Vaporwave found wider appeal over the middle of 2012, building an audience on sites like Last.fm, Reddit and 4chan. On Tumblr, it became common for users to decorate their pages with vaporwave imagery. In September, Blank Banshee released his debut album, Blank Banshee 0, which reflected a trend of vaporwave producers who were more influenced by trap music and less concerned with conveying political undertones. Bandwagon called it a "progressive record" that, along with Floral Shoppe, "signaled the end of the first wave of sample-heavy music, and... reconfigured what it means to make vaporwave music.
After a flood of new vaporwave acts turned to Bandcamp for distribution, various online music publications such as Tiny Mix Tapes, Dummy Mag and Sputnikmusic began covering the movement.

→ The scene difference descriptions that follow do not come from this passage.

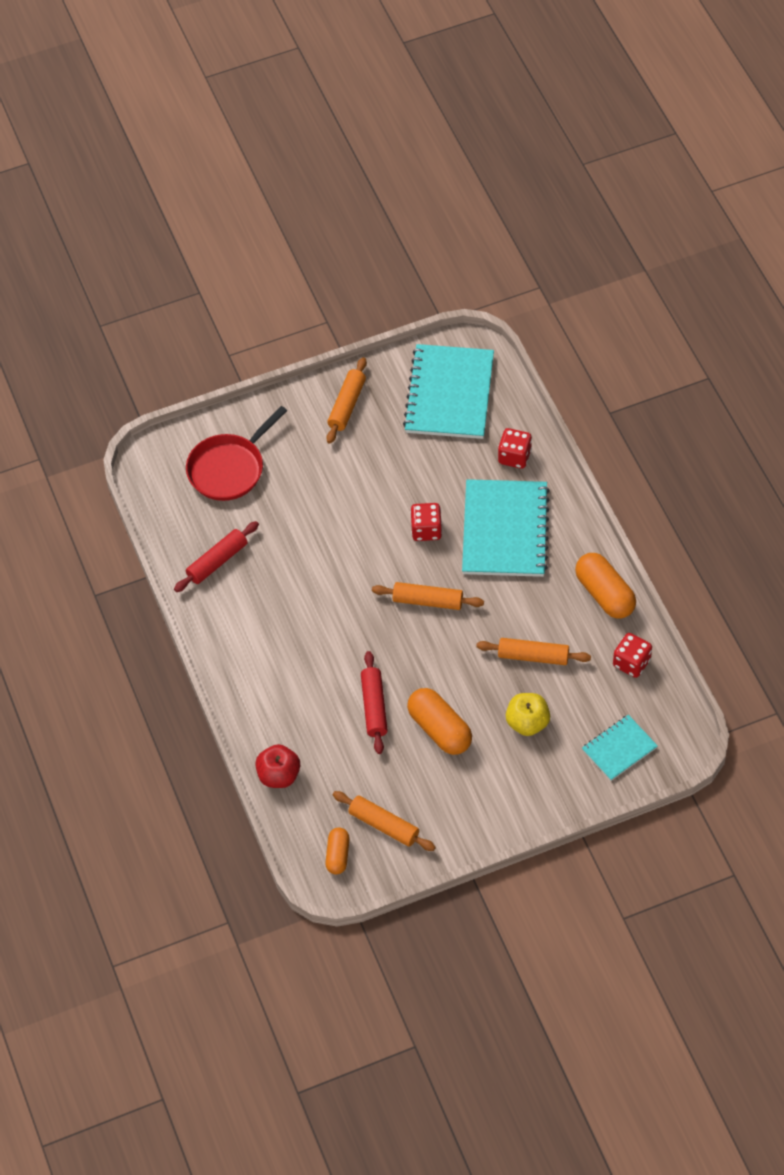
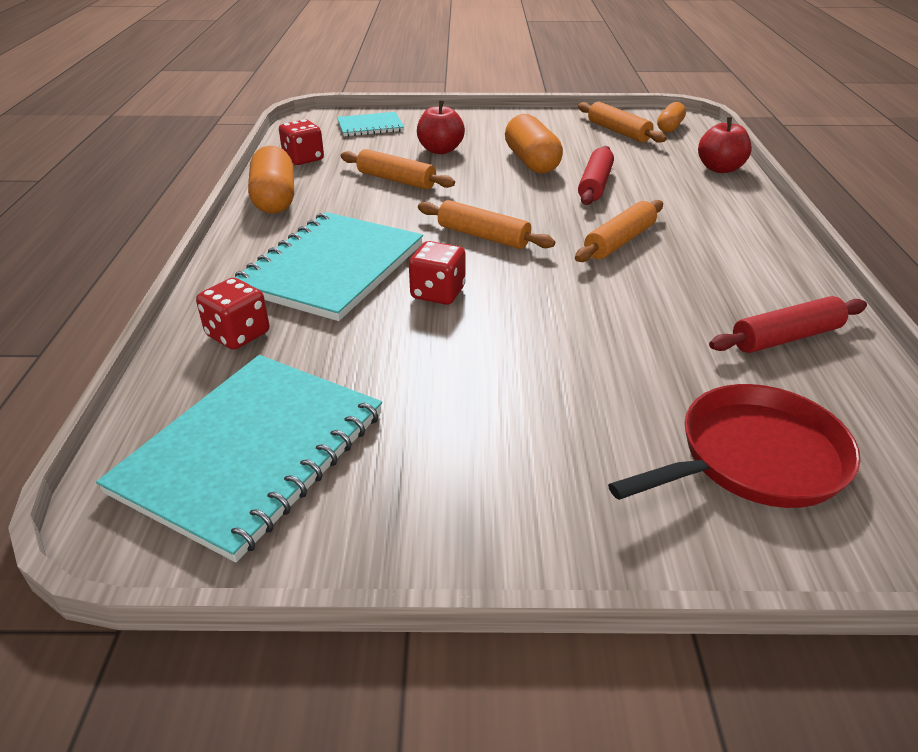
camera: 160 degrees left, 20 degrees down
(347, 405) = (463, 498): orange rolling pin -> orange rolling pin (619, 241)
(527, 723) = (440, 150): yellow apple -> red apple

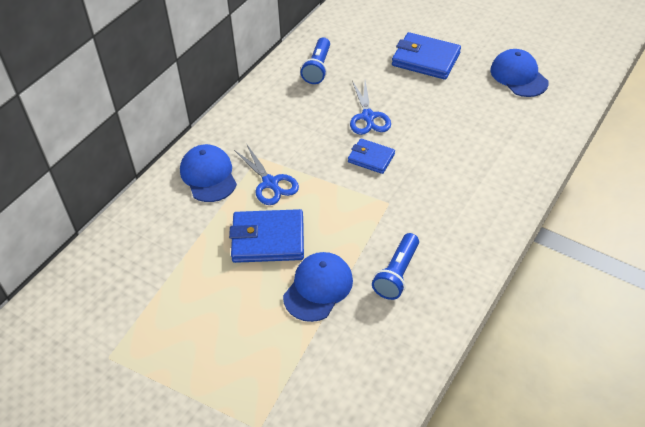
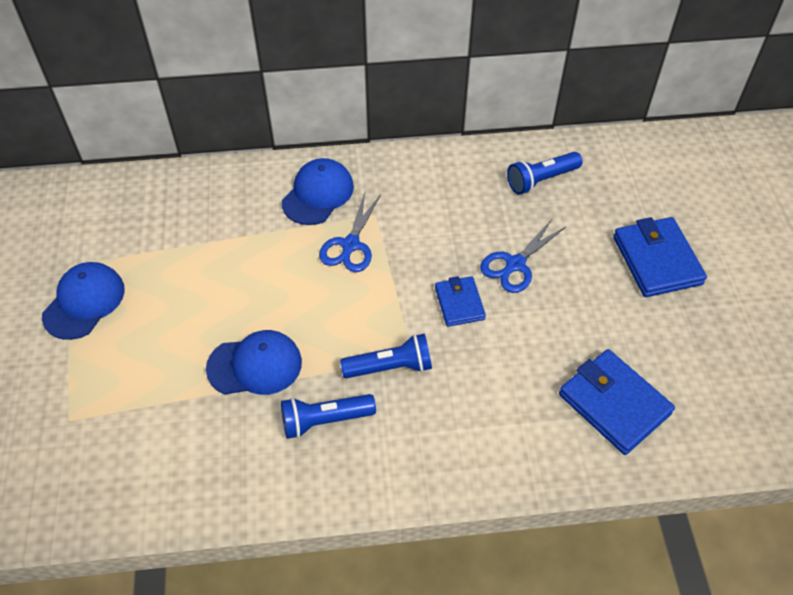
camera: 50 degrees right, 5 degrees up
(268, 239) = (280, 288): blue wallet -> blue wallet (614, 404)
(386, 218) = (390, 367): none -> blue flashlight
(518, 76) = (729, 364): blue cap -> blue cap (84, 302)

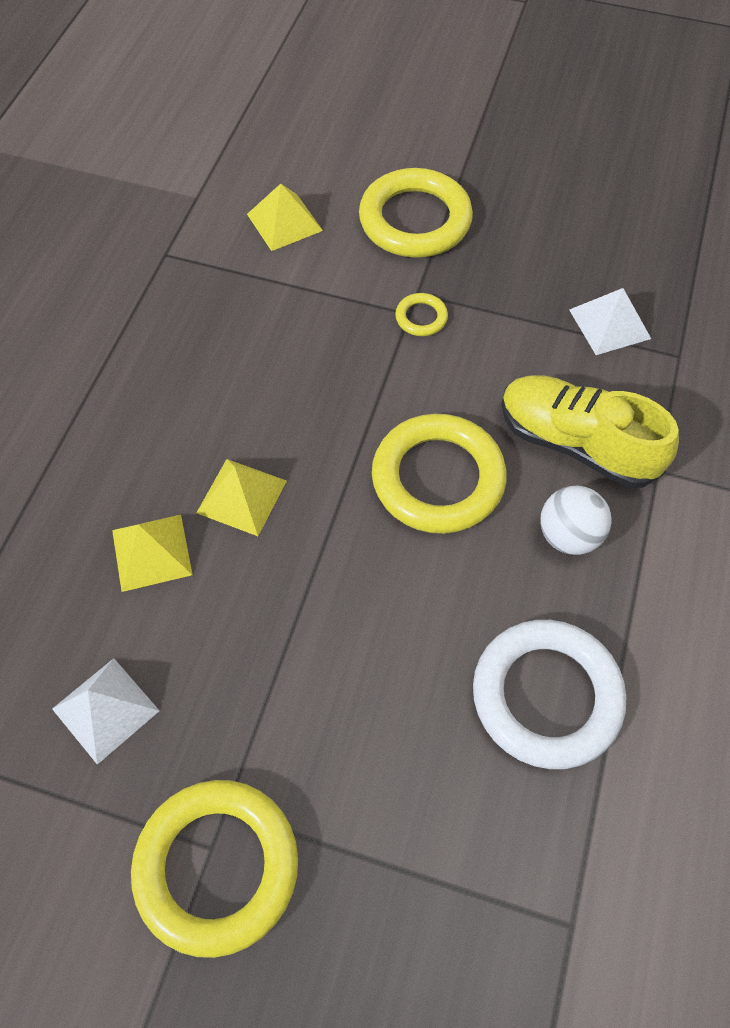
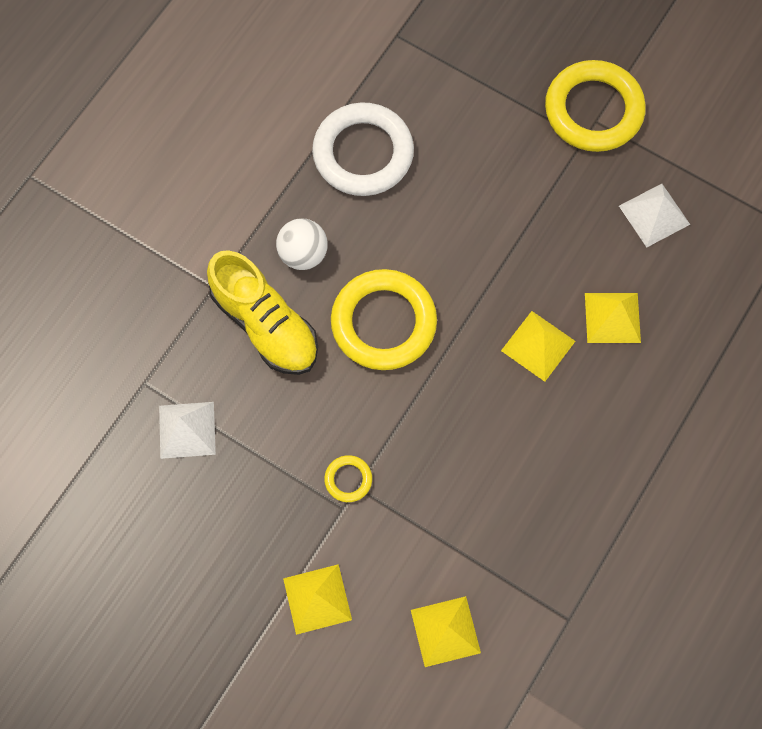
camera: 165 degrees left, 10 degrees up
(415, 220) = (317, 599): yellow ring -> yellow pyramid

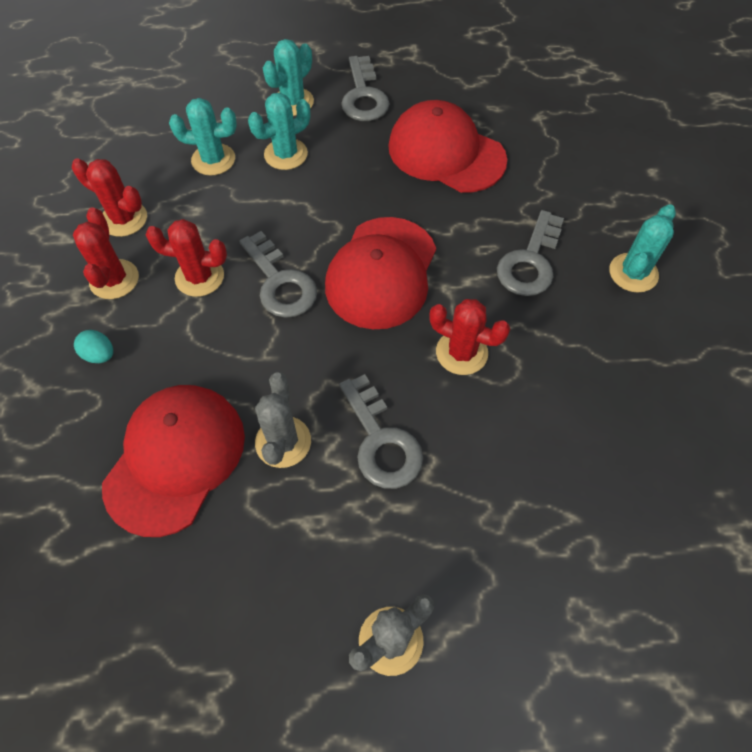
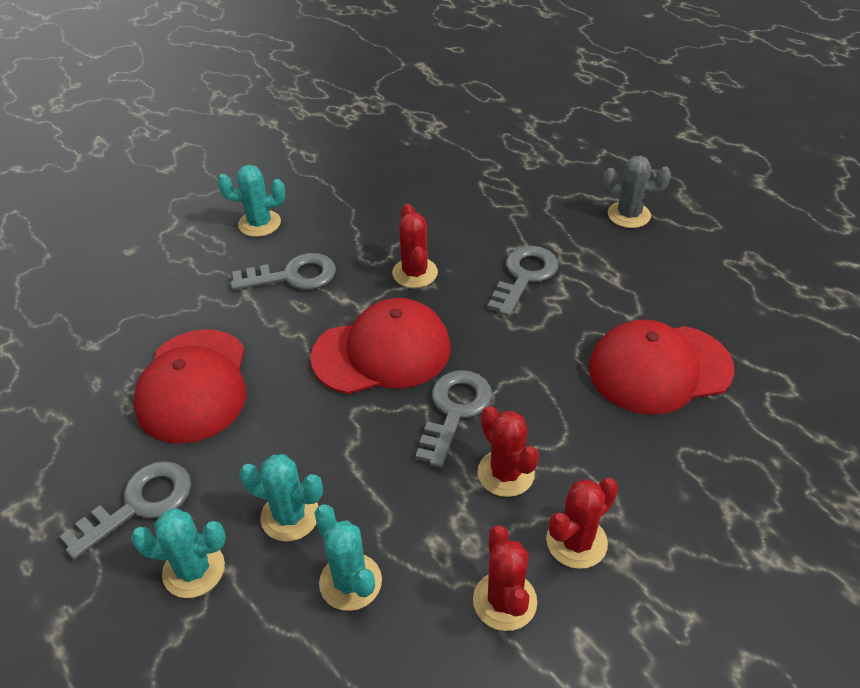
camera: 125 degrees left, 15 degrees down
(100, 355) = (650, 484): turquoise egg -> none
(283, 442) = (580, 321): grey cactus -> none

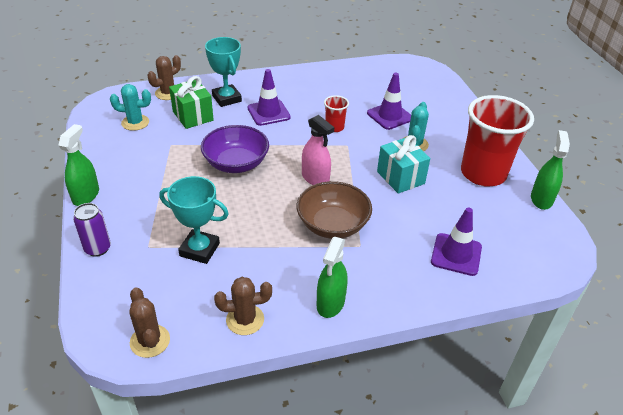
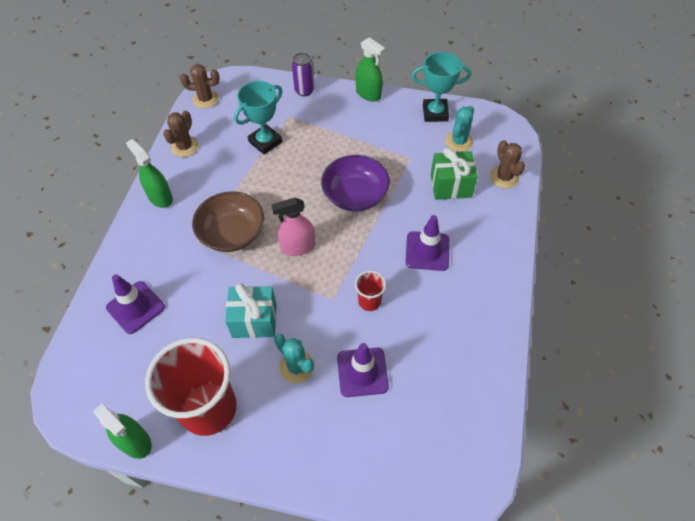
camera: 120 degrees right, 15 degrees up
(226, 98) = (472, 223): turquoise trophy -> turquoise trophy (435, 113)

However, writers, fans, and artists struggled to differentiate between vaporwave, chillwave, and hypnagogic pop, while Ash Becks of The Essential noted that larger sites like Pitchfork and Drowned in Sound "seemingly refused to touch vaporwave throughout the genre's two-year 'peak'." Common criticisms were that the genre was either "too dumb" or "too intellectual".